I want to go quickly through a couple of other points. I, too, support the use of body cameras. They will enable people to see the problems that police officers face and help to bring more people to justice. I worry, however, that some people may see them as another way of being able to criticise the police. It is very important that people understand two things. First, police officers are under stress when they are threatened by a large group telling them, “We’re going to kill you. We’re going to attack you now.” That has happened to me and, frankly, it creates a certain amount of fear. I could not have admitted that at the time, but it does. Police officers cannot get away from the threat in front of them, and one of the ways they deal with it is to become quite aggressive in their language, and certainly in their gestures and sometimes in their behaviour. People must understand that when they look at camera footage. Secondly, it is a fact that when police officers have finished dealing with such a situation, they sometimes go back into the station and make comments or use language that some people, taking that out of context, may feel is inappropriate. We will have to be grown up and understand that when we look at camera footage.

I worry that the use of cameras by protesters at demonstrations is quite often a means to criticise the police very unfairly. For example, I have seen pictures in national newspapers of police officers looking very fierce and holding up an ASP as though ready to strike somebody. They are doing that because that is what they are trained to do. By the time a police officer has to draw a retractable baton, they are expected to behave in an aggressive fashion. There is no point waving it gently around saying, “Excuse me, sir, would you mind going home now?” By the time that thing is out, people must realise that the police officer means business, and they very often do so. I am worried about the way in which such cameras are used.

I will not be able to sum it up in one minute and 20 seconds, but there is a wider issue, which is the need to consider the whole way in which the police force is structured. It seems to me that we take everyone and train them to be out on the streets, but we can give them only two days training a year in how to use handcuffs, restraints, batons and all the rest of it, which is not enough for those who are going to end up in conflict situations.

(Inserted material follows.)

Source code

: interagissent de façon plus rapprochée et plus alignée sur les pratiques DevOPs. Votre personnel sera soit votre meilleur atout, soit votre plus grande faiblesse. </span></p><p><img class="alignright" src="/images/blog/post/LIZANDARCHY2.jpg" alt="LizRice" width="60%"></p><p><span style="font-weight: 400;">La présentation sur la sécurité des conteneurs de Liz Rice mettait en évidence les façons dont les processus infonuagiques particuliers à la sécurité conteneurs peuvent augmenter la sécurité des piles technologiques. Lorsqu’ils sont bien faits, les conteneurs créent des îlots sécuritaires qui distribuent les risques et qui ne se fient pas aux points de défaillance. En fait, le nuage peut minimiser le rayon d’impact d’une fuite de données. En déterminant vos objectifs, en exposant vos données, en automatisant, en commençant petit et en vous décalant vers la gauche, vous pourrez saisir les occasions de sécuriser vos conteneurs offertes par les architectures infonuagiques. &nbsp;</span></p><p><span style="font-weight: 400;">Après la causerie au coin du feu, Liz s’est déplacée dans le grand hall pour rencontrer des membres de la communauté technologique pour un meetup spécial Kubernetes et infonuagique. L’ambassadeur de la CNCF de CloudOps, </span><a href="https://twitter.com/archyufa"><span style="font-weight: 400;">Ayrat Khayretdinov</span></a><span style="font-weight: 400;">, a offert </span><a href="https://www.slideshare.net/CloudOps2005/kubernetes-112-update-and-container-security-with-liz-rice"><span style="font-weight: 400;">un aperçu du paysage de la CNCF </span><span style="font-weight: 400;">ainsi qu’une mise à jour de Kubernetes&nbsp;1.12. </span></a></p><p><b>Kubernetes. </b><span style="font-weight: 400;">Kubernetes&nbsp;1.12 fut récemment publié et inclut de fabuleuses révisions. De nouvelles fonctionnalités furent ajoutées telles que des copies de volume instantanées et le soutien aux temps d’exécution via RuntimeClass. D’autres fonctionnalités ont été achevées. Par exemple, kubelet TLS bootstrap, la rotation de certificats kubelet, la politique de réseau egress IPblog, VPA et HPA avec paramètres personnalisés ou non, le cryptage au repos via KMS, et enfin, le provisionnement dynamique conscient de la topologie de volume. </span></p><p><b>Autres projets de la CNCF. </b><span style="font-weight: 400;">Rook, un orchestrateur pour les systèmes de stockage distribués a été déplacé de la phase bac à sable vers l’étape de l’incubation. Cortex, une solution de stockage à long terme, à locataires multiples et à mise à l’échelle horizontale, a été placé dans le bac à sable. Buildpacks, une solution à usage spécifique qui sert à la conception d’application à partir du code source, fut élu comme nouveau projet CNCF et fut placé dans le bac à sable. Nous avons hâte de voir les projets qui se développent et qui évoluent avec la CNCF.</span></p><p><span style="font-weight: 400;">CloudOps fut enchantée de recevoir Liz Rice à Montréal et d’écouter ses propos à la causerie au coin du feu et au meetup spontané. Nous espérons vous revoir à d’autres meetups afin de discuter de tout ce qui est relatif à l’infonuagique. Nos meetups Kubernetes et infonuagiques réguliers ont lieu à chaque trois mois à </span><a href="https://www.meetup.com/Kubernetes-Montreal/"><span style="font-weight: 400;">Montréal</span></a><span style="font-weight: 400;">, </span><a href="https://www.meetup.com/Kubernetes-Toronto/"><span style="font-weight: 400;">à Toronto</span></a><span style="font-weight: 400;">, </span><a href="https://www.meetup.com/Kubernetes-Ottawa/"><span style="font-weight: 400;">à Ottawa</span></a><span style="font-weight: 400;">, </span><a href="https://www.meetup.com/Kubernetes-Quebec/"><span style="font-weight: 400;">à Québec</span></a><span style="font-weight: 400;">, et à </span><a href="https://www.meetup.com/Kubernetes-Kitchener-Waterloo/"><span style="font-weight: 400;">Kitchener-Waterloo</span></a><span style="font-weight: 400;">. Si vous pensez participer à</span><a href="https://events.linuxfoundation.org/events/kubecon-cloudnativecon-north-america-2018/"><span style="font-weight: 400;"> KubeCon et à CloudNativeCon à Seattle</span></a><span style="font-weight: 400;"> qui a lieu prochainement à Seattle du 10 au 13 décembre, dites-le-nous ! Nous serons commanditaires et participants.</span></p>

I can absolutely say from bitter and true experience—most officers would reflect this—that all the stuff taught during those two days in the gym soon goes out of the window. It all looks very good in training, but once it happens for real, there is just a mass of arms and legs and batons and heavens knows what flying around all over the place, and it does not look good. Yet many police officers frankly do not need to be put in such situations. Those who deal with cybercrime need to be IT experts; they do not need to be able to run after people and catch them. Those who deal with financial crimes need to be accountants. Even those dealing with and investigating serious crimes need to have a lawyer’s mind, rather than be able to run 100 metres in 10 seconds. I sometimes think that we could look at the different jobs being done in the police force and consider whether we need police officers to have all the skills that we currently require them to have. I will not have enough time to go into further details, but I want to say one more thing. It behoves us all as Members of Parliament to support the police, not to pander to groups or organisations that are there to criticise them.